## PASSAGE PROVIDED
——————
Reputation: 717
I wrote the following Cython code that calculates pairwise distances à la scipy.spatial.distance.cdist
.
# cython: infer_types=True
# cython: boundscheck=False
# cython: wraparound=False
cimport numpy as np
cimport cython
import numpy as np
from libc.math cimport sqrt
cdef inline double dist(double[:] a, double[:] b) nogil:
return sqrt((a[0] - b[0])**2 +
(a[1] - b[1])**2 +
(a[2] - b[2])**2)
cpdef double [:, :] dists_inline(double[:, :] a, double[:, :] b):
cdef unsigned int i, j
cdef double[:, :] d = np.empty((a.shape[0], b.shape[0]))
for i in range(a.shape[0]):
for j in range(b.shape[0]):
d[i, j] = dist(a[i], b[j])
return np.asarray(d)
cpdef double [:, :] dists(double[:, :] a, double[:, :] b):
cdef unsigned int i, j
cdef double[:, :] d = np.empty((a.shape[0], b.shape[0]))
for i in range(a.shape[0]):
for j in range(b.shape[0]):
d[i, j] = sqrt((a[i, 0] - b[j, 0])**2 +
(a[i, 1] - b[j, 1])**2 +
(a[i, 2] - b[j, 2])**2)
return np.asarray(d)
import numpy as np
from scipy.spatial.distance import cdist
neigh_k = np.random.random((14, 3))*2 - 1
neigh_k = np.vstack([[0, 0, 0], neigh_k])
k_points = np.random.random((100000, 3))*10 - 5
It manages to achieve the same performance as scipy.spatial.cdist:
%timeit cdist(neigh_k, k_points)
3.94 ms ± 458 µs per loop (mean ± std. dev. of 7 runs, 100 loops each)
%timeit dists(neigh_k, k_points)
3.74 ms ± 239 µs per loop (mean ± std. dev. of 7 runs, 100 loops each)
——————
## DATA EXTRACT
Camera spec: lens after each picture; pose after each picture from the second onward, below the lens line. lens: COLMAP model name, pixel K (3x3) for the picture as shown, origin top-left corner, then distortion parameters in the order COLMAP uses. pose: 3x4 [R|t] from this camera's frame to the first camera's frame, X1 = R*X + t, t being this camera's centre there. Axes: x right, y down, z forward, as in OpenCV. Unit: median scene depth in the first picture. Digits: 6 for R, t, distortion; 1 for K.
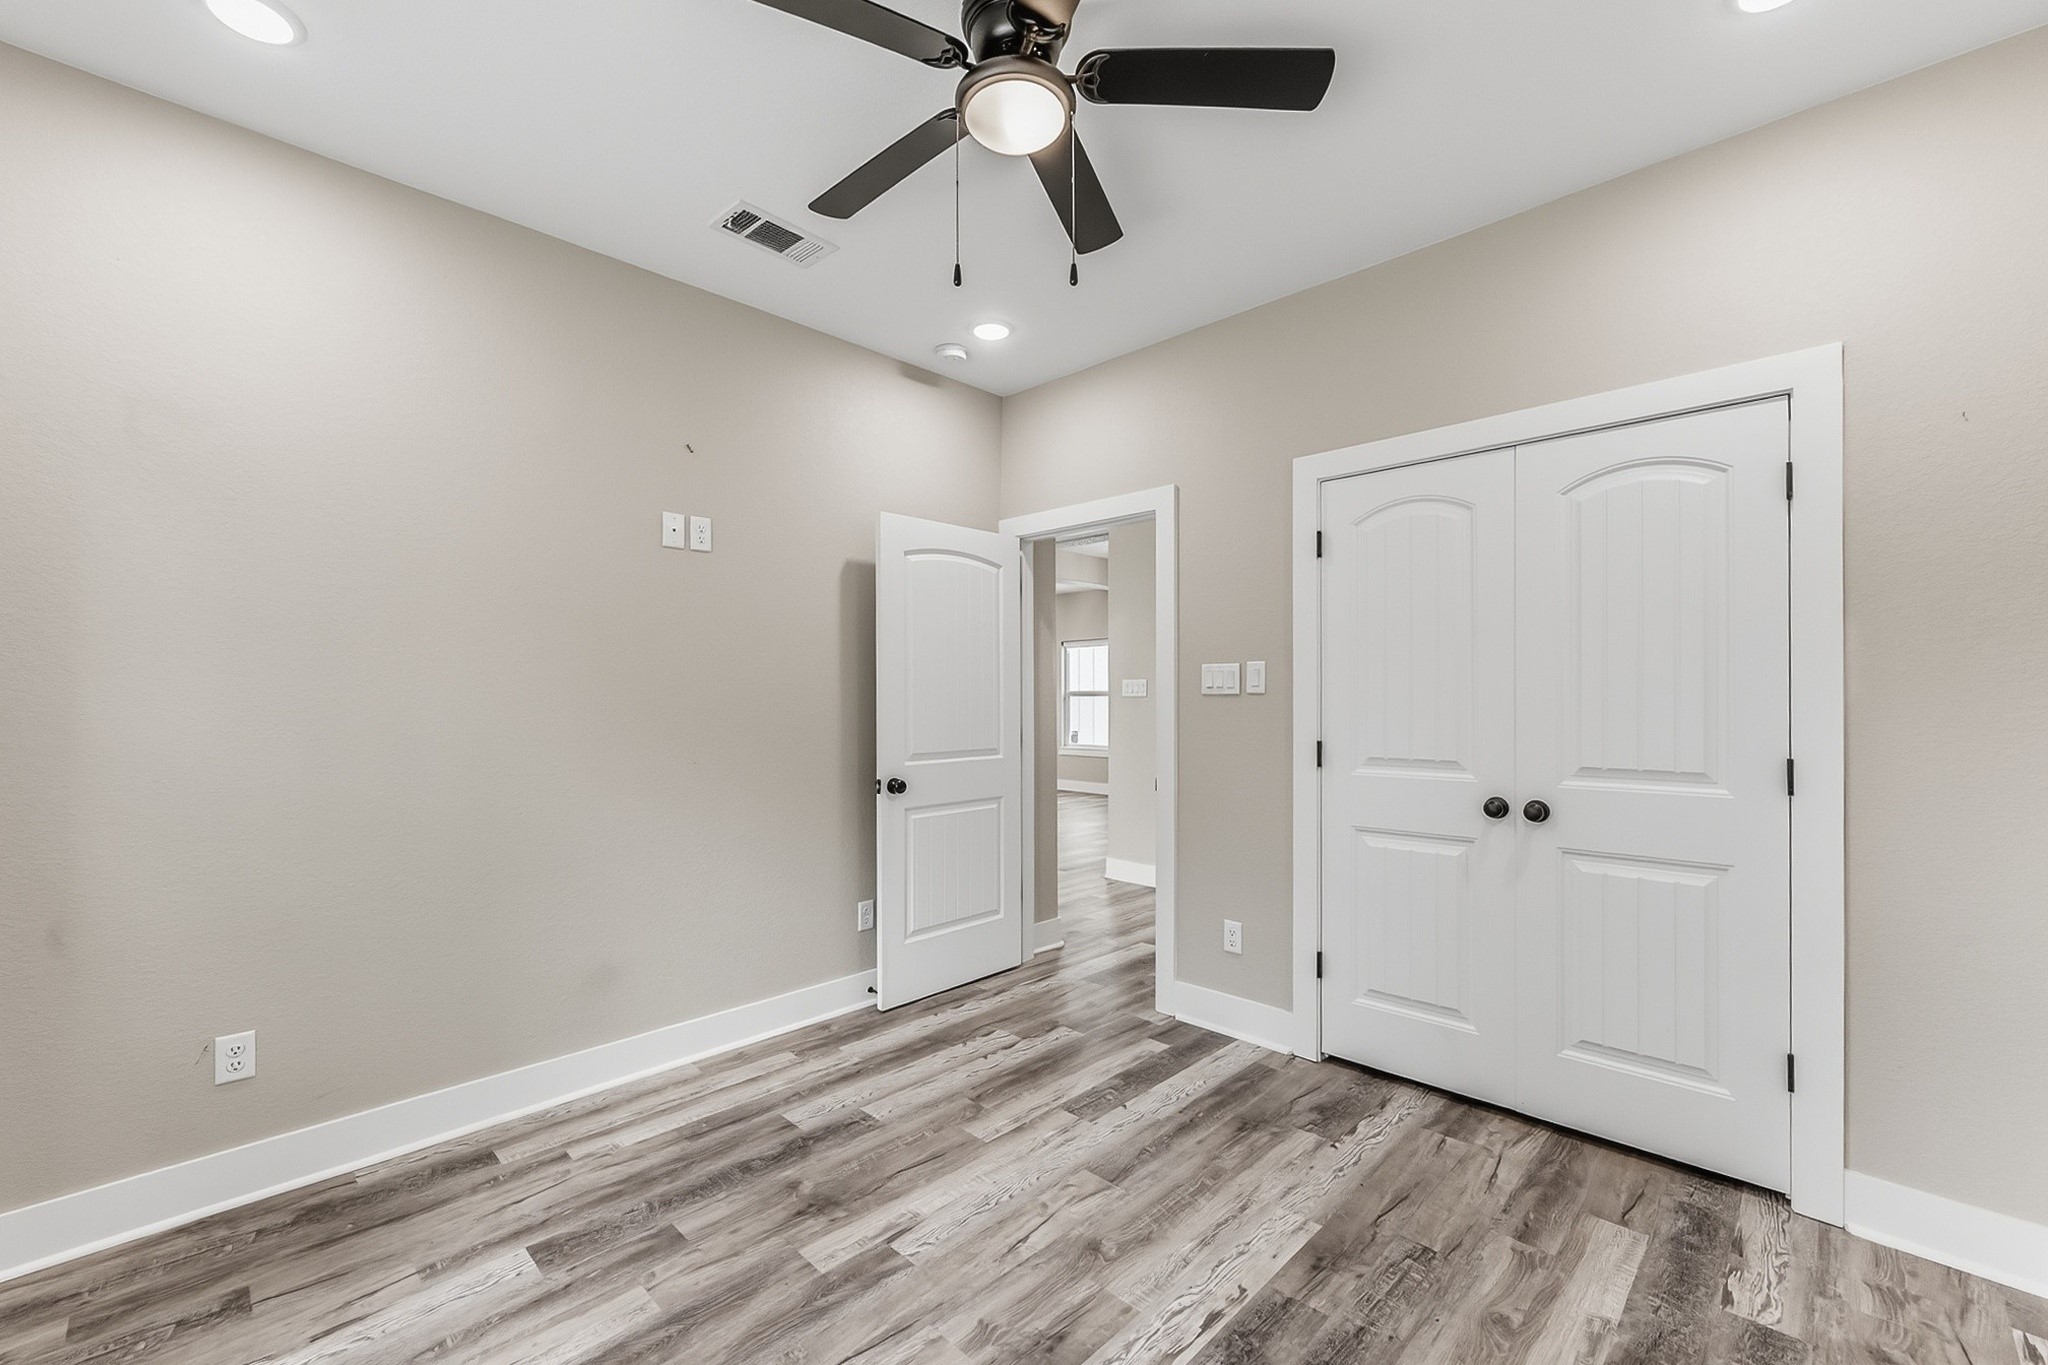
lens RADIAL K [[831.6, 0, 1024.1], [0, 831.6, 691.6], [0, 0, 1]] dist [0.000530, 0.000099]
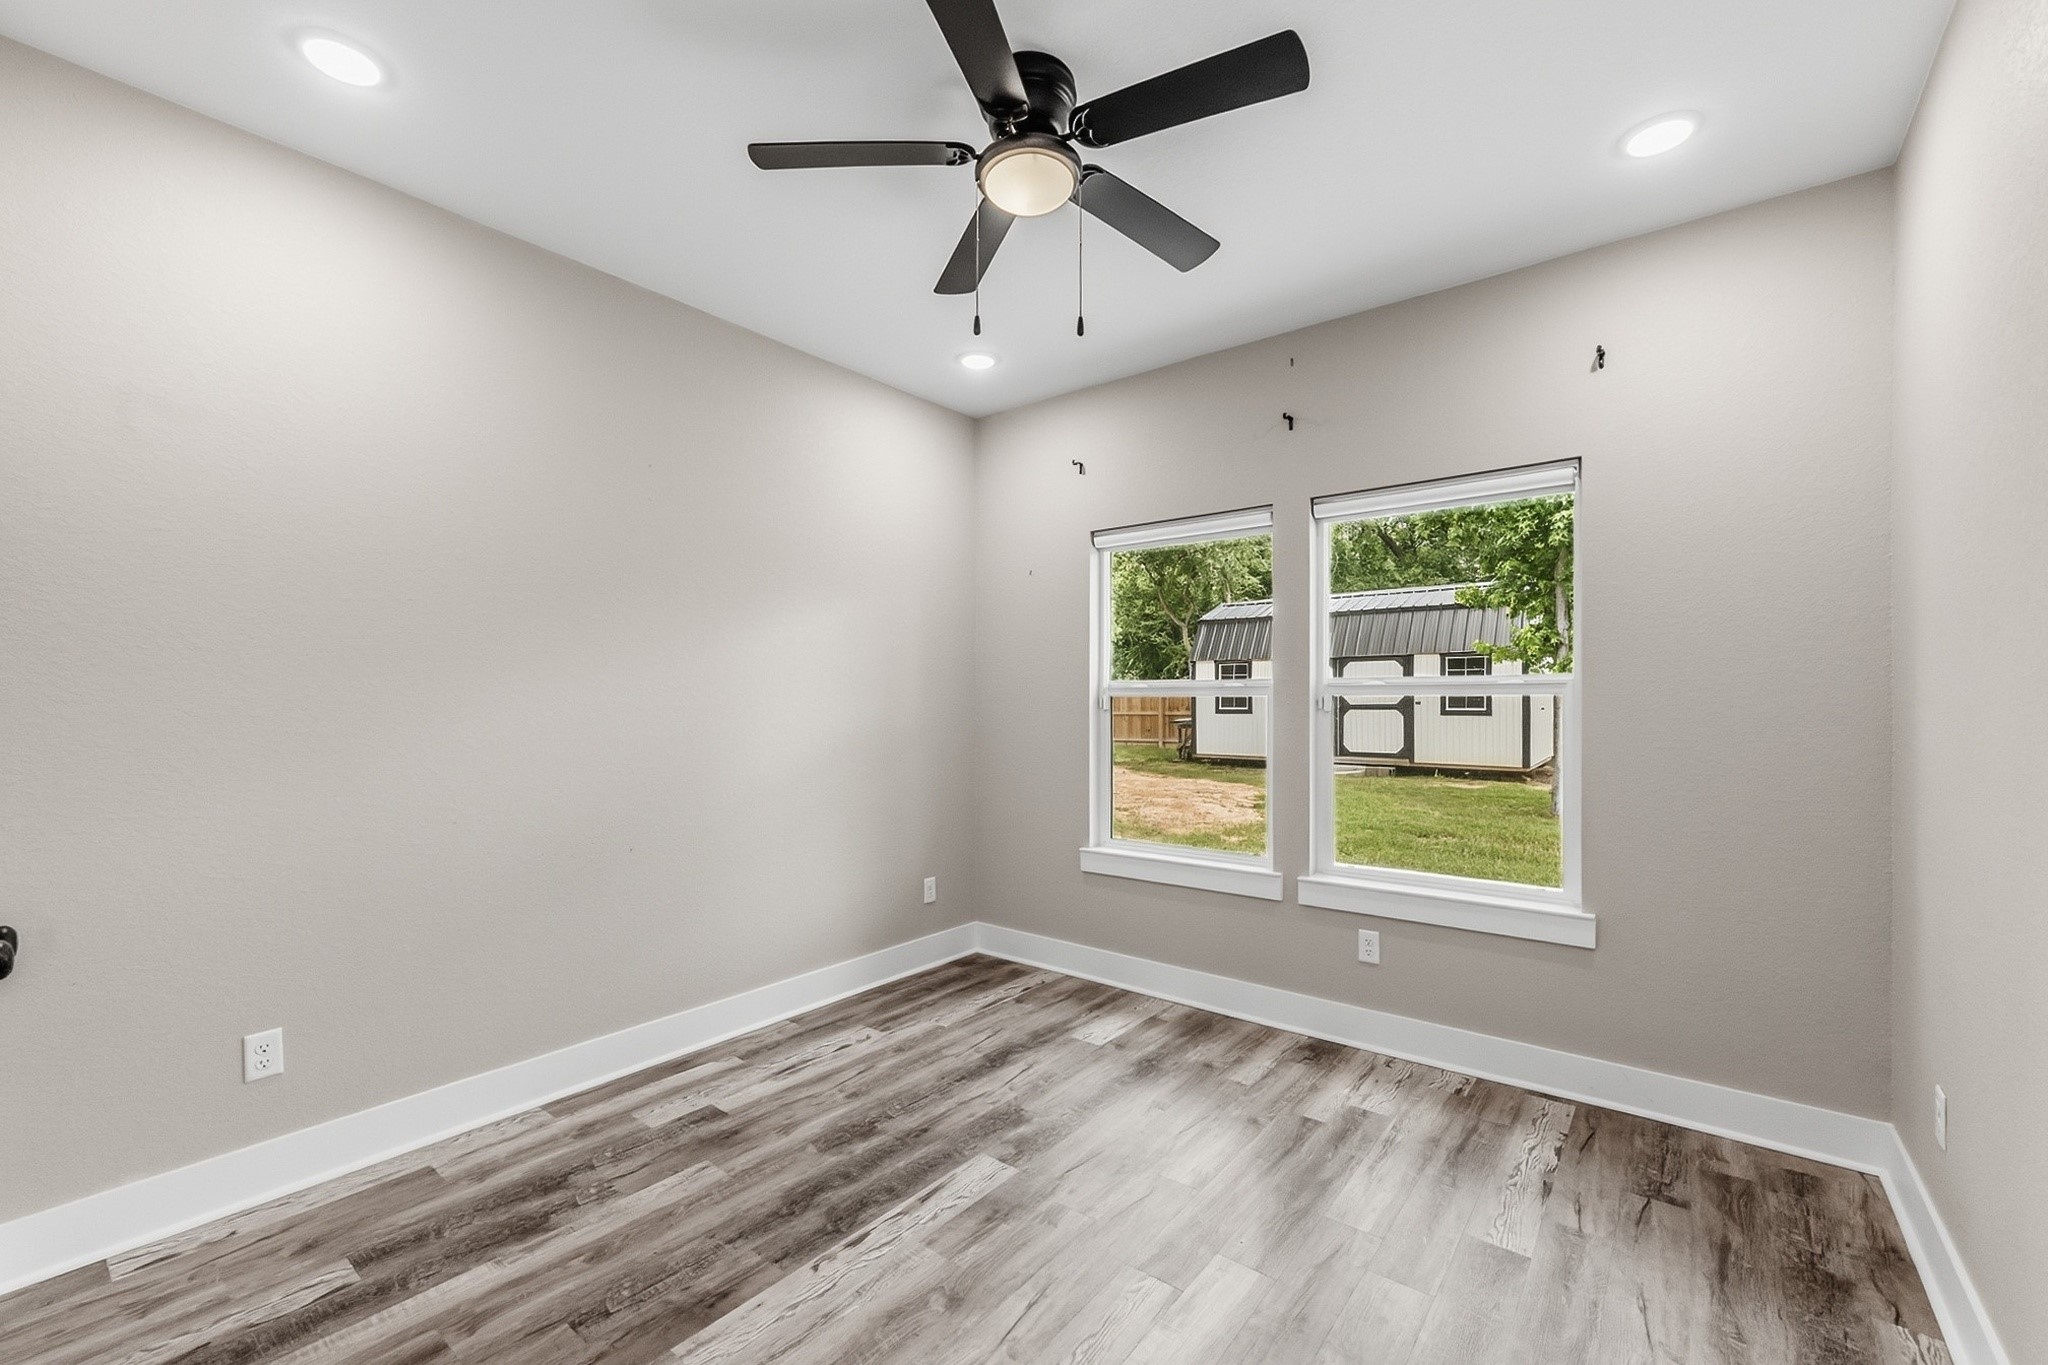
lens RADIAL K [[831.6, 0, 1024.1], [0, 831.6, 692.6], [0, 0, 1]] dist [0.000530, 0.000099]
pose [[-0.994842, -0.001690, -0.101418, 0.105819], [-0.000109, 0.999878, -0.015593, 0.012795], [0.101432, -0.015502, -0.994722, 2.021049]]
——————
In the forum post on Cython pairwise distances, what evidence supports the claim that the Cython function matches the performance of scipy.spatial.cdist? Answer in one to three sentences.

## TASK OUTPUT
The post supports the claim with %timeit measurements taken on the same inputs. scipy.spatial.cdist takes 3.94 ms ± 458 µs per loop, while dists takes 3.74 ms ± 239 µs per loop, so the two run times are nearly the same.